• Source information
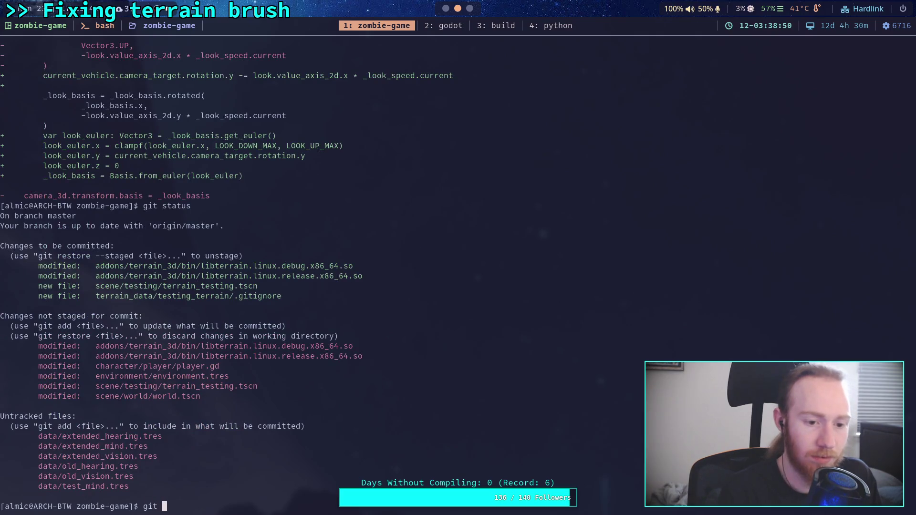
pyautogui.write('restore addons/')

* * *

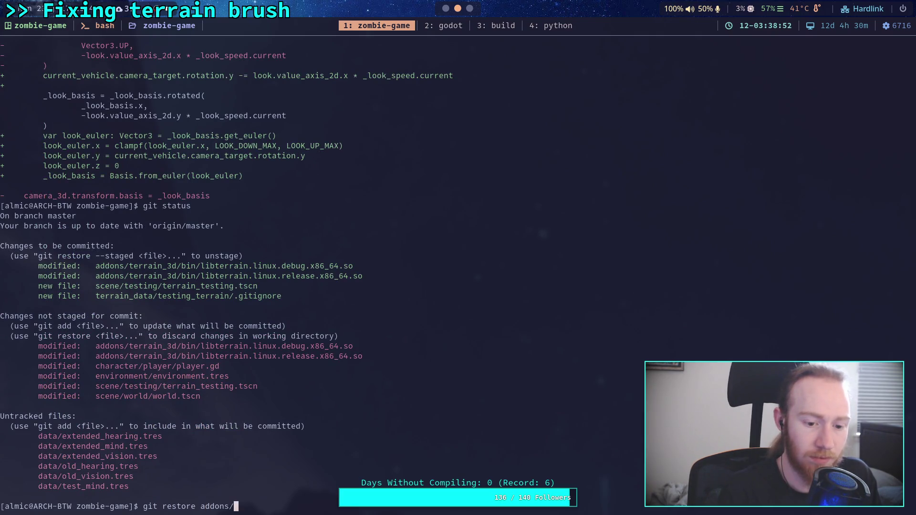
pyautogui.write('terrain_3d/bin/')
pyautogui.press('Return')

• Your objective
Look through the entries for the string "write". Every line that has it belongs in the answer.

• Finished exercise
pyautogui.write('restore addons/')
pyautogui.write('terrain_3d/bin/')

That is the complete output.